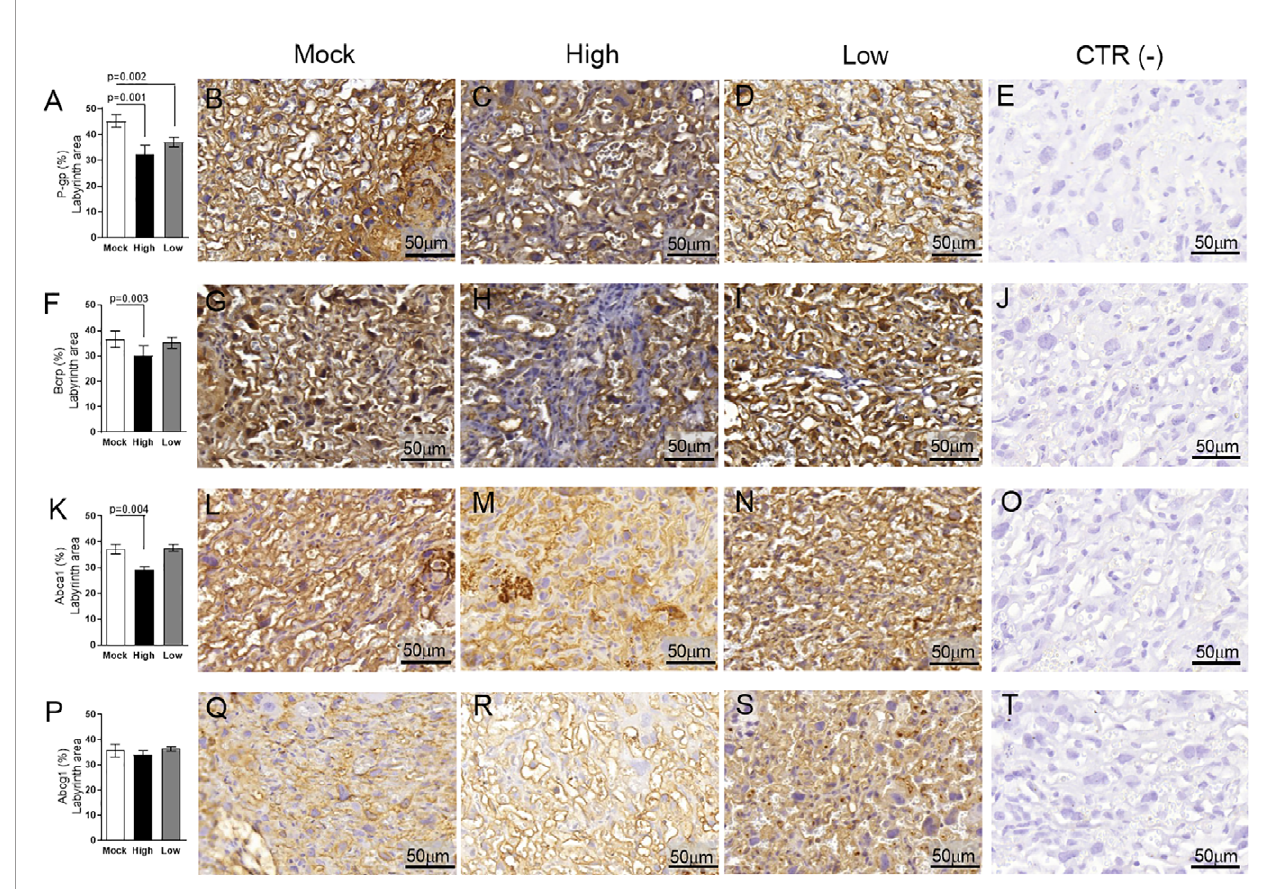
FIGURE 8 | ZIKV infection decreases P-gp, Bcrp and Abca1 expression in the placental Lz of infected mice in the ICompetent groups. A total of 180 digital images (40X) randomly captured from the whole labyrinth zone (Lz) of each placenta per dam were evaluated. Immunolabeling in each digital image was quanti fi ed by calculating the percentage area of the total stained labyrinthine tissue after exclusion of the total negative space. (A) Quanti fi cation and (B – D) representative photomicrographs of P- gp staining in the Lz of ICompetent (n=6 placentae from 6 independent dams/group) placenta. (F) Quanti fi cation and (G – I) representative photomicrographs of Bcrp staining in the Lz of ICompetent (n=6 placentae from 6 independent dams/group) placenta. (K) Quanti fi cation and (L – N) representative photomicrographs of Abca1 staining in the Lz of ICompetent (n=6 placentae from 6 independent dams/group) placenta. (P) Quanti fi cation and (Q – S) representative photomicrographs of Abcg1 staining in the Lz of ICompetent (n = 6 placentae from 6 independent dams/group) placenta. (E, J, O, T) Negative controls. One-way ANOVA followed by Tukey ’ s post-test. The values are expressed as the mean ± SEM. Images were captured at 40X. Scale bar = 50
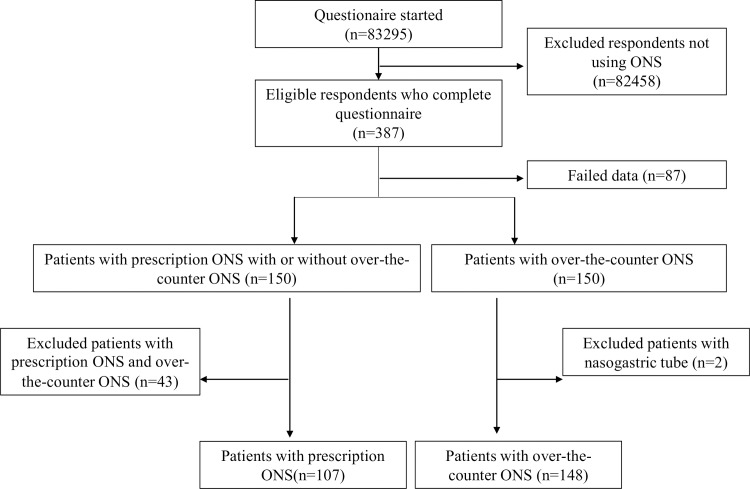
Flow chart of participants in the overall survey.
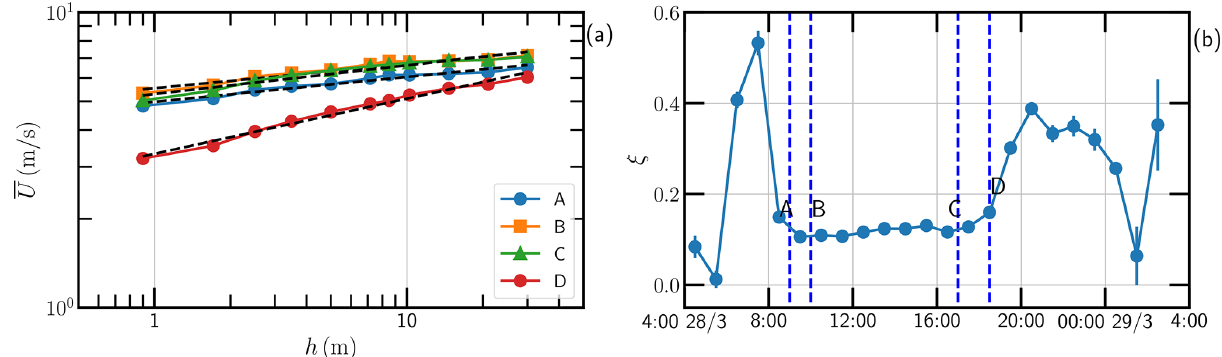
Figure 9. (a) Examination of the power-law relation, i.e., U ( h ) ∝ h ξ , at four typical periods from A to D. The dashed line is a power-law fitting for reference. (b) Temporal evolution of the power-law scaling exponent ξ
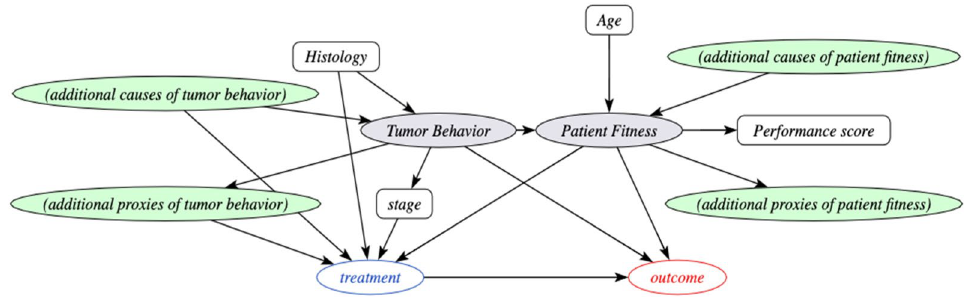
Figure 1. The behavior-fitness causal Directed Acyclic Graph (DAG) scaffold for cancer treatment decisions. Circles indicate variables, grey-shaded variables are unobserved. Arrows point from a cause variable to an effect variable. Tumor behavior and patient fitness are unobserved variables that induce correlations between the observed variables. The definition of the treatment variable and potentially the outcome variable vary per cancer setting. Depending on the specific situation, relevant additional cause variables and effect variables for tumor behavior and patient fitness should be selected. Estimating the effect of the treatment on the outcome (potentially conditional on the other variables in the DAG) is the target application of PROTECT. The presence of the unobserved confounder fitness implies that conventional confounding adjustment methods cannot be used to estimate treatment effects from observational data, whereas the proposed method PROTECT can. Filling in additional proxies and causes of tumor behavior and patient fitness in this DAG is the first step of PROTECT. PROTECT proxy based individual treatment effect modeling in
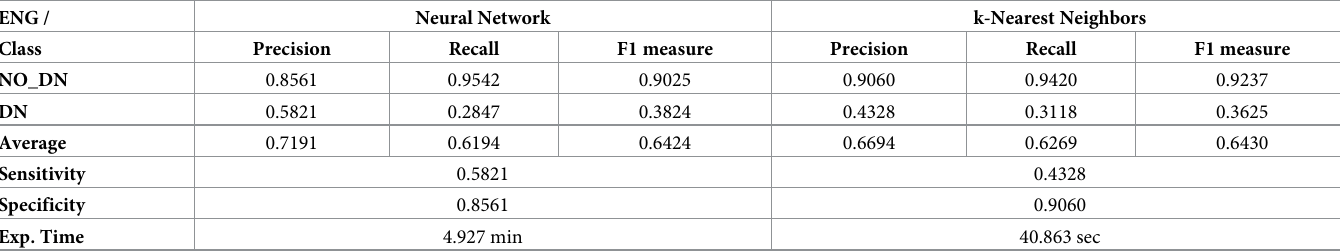
Table 9. The prediction results obtained using both classifiers for ENG dataset.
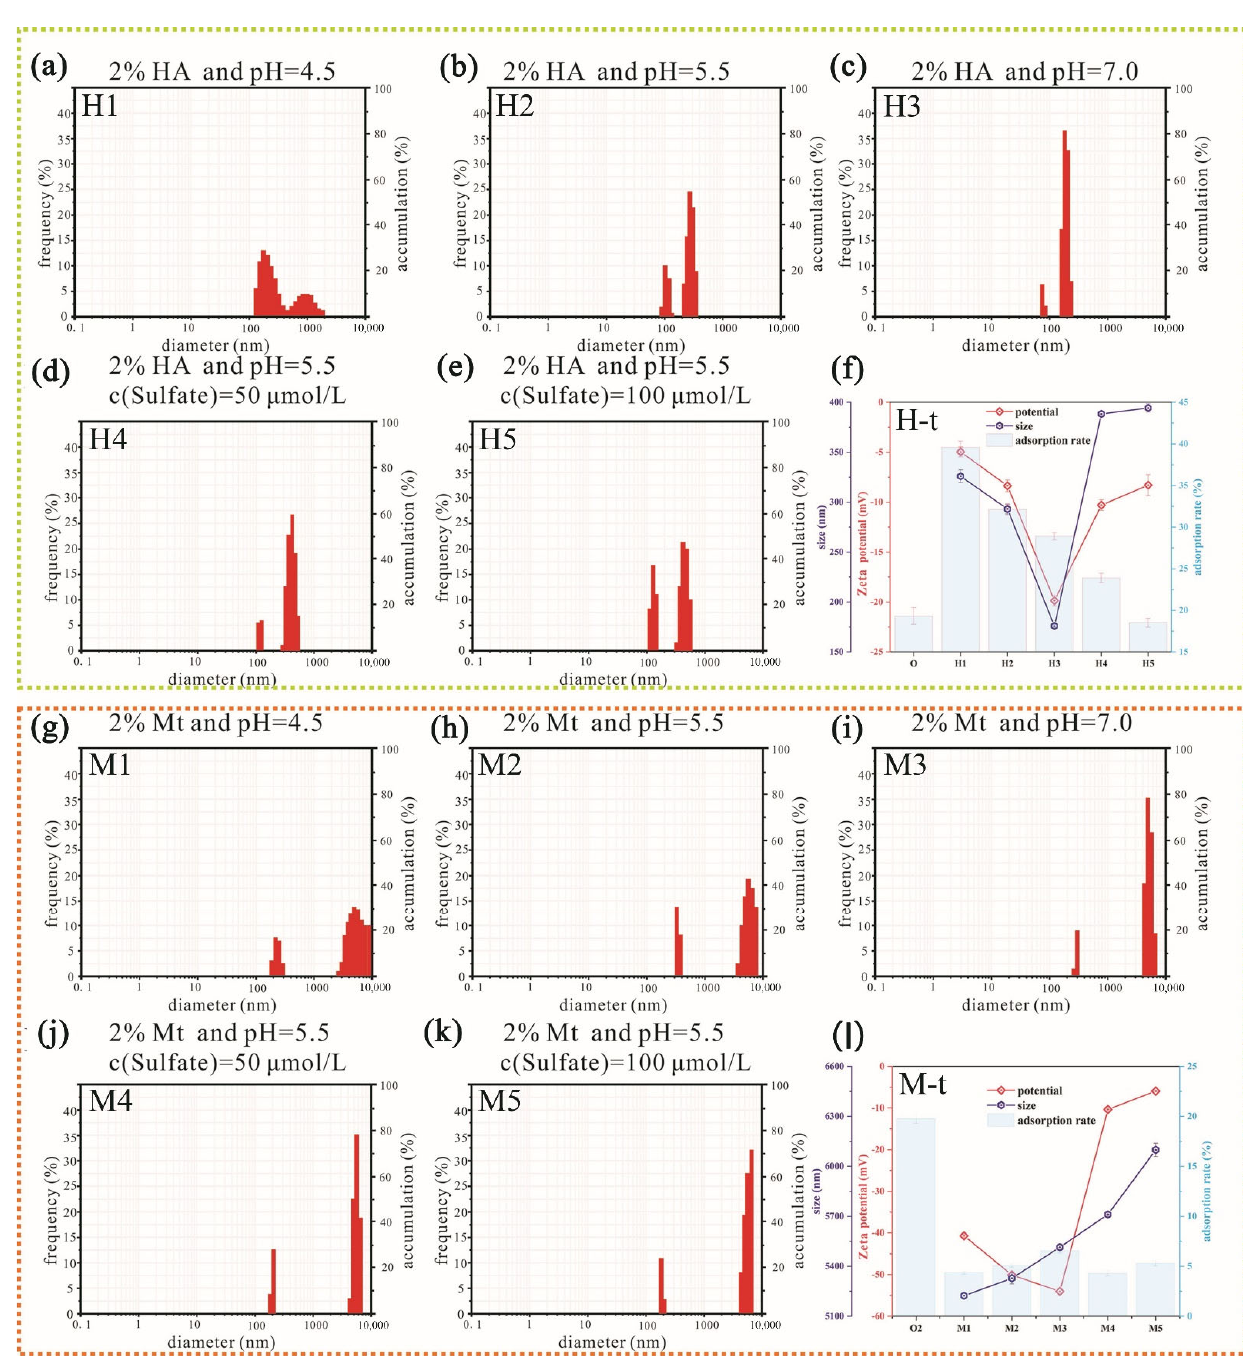
Figure 2. The particle size and zeta potential distribution of the colloid and the adsorption of Cr (VI) by the medium under different conditions. ( a – c ) H1–H3 represent the particle size distribution of the HA–Cr system at different pH. ( d , e ) H4–H5 represents the particle size distribution of the HA–Cr system at different sulfate concentrations. The O group in (( f ), H ‐ t) represents the cinnamon soil without colloid; ( g – i ) M1–M3 represent the particle size distribution of the Mt–Cr system at different pH. ( j , k ) M4–M5 represents the particle size distribution of the Mt–Cr system at different sulfate concentrations. The O2 group in (( l ) M ‐ t) represents the silt soil without colloid, and the other groups correspond to those in the figure (“2%” is colloidal mass 2% of the total soil mass).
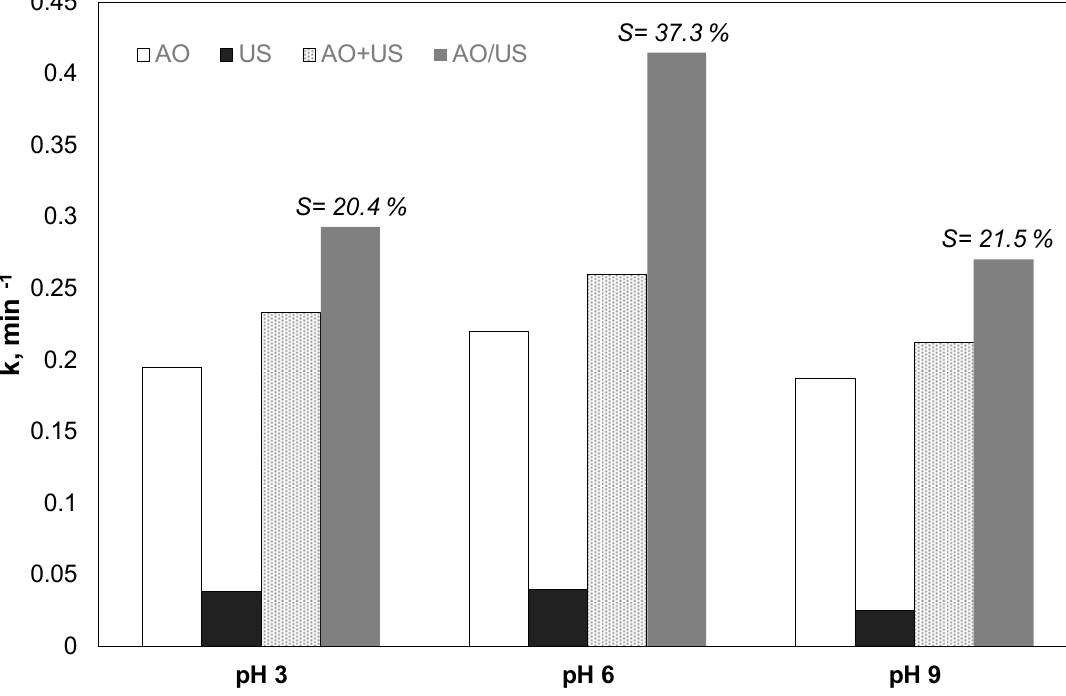
Figure 3. E ff ect of pH on the kinetic constant for the degradation of 0.5 mg / L paraben by electrochemical anodic oxidation (AO), ultrasound (US), theoretical sum (AO + US) and combined (AO / US) process [Na 2 SO 4 ] = 0.1 M, 3.75 mA / cm 2 , 36 W / L at 20 kHz.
************
#### [Task]
Print each record exactly as it stands, omitting the pictures.

#### [Output of the task]
FIGURE 8 | ZIKV infection decreases P-gp, Bcrp and Abca1 expression in the placental Lz of infected mice in the ICompetent groups. A total of 180 digital images (40X) randomly captured from the whole labyrinth zone (Lz) of each placenta per dam were evaluated. Immunolabeling in each digital image was quanti fi ed by calculating the percentage area of the total stained labyrinthine tissue after exclusion of the total negative space. (A) Quanti fi cation and (B – D) representative photomicrographs of P- gp staining in the Lz of ICompetent (n=6 placentae from 6 independent dams/group) placenta. (F) Quanti fi cation and (G – I) representative photomicrographs of Bcrp staining in the Lz of ICompetent (n=6 placentae from 6 independent dams/group) placenta. (K) Quanti fi cation and (L – N) representative photomicrographs of Abca1 staining in the Lz of ICompetent (n=6 placentae from 6 independent dams/group) placenta. (P) Quanti fi cation and (Q – S) representative photomicrographs of Abcg1 staining in the Lz of ICompetent (n = 6 placentae from 6 independent dams/group) placenta. (E, J, O, T) Negative controls. One-way ANOVA followed by Tukey ’ s post-test. The values are expressed as the mean ± SEM. Images were captured at 40X. Scale bar = 50
Flow chart of participants in the overall survey.
Figure 9. (a) Examination of the power-law relation, i.e., U ( h ) ∝ h ξ , at four typical periods from A to D. The dashed line is a power-law fitting for reference. (b) Temporal evolution of the power-law scaling exponent ξ
Figure 1. The behavior-fitness causal Directed Acyclic Graph (DAG) scaffold for cancer treatment decisions. Circles indicate variables, grey-shaded variables are unobserved. Arrows point from a cause variable to an effect variable. Tumor behavior and patient fitness are unobserved variables that induce correlations between the observed variables. The definition of the treatment variable and potentially the outcome variable vary per cancer setting. Depending on the specific situation, relevant additional cause variables and effect variables for tumor behavior and patient fitness should be selected. Estimating the effect of the treatment on the outcome (potentially conditional on the other variables in the DAG) is the target application of PROTECT. The presence of the unobserved confounder fitness implies that conventional confounding adjustment methods cannot be used to estimate treatment effects from observational data, whereas the proposed method PROTECT can. Filling in additional proxies and causes of tumor behavior and patient fitness in this DAG is the first step of PROTECT. PROTECT proxy based individual treatment effect modeling in
Table 9. The prediction results obtained using both classifiers for ENG dataset.
Figure 2. The particle size and zeta potential distribution of the colloid and the adsorption of Cr (VI) by the medium under different conditions. ( a – c ) H1–H3 represent the particle size distribution of the HA–Cr system at different pH. ( d , e ) H4–H5 represents the particle size distribution of the HA–Cr system at different sulfate concentrations. The O group in (( f ), H ‐ t) represents the cinnamon soil without colloid; ( g – i ) M1–M3 represent the particle size distribution of the Mt–Cr system at different pH. ( j , k ) M4–M5 represents the particle size distribution of the Mt–Cr system at different sulfate concentrations. The O2 group in (( l ) M ‐ t) represents the silt soil without colloid, and the other groups correspond to those in the figure (“2%” is colloidal mass 2% of the total soil mass).
Figure 3. E ff ect of pH on the kinetic constant for the degradation of 0.5 mg / L paraben by electrochemical anodic oxidation (AO), ultrasound (US), theoretical sum (AO + US) and combined (AO / US) process [Na 2 SO 4 ] = 0.1 M, 3.75 mA / cm 2 , 36 W / L at 20 kHz.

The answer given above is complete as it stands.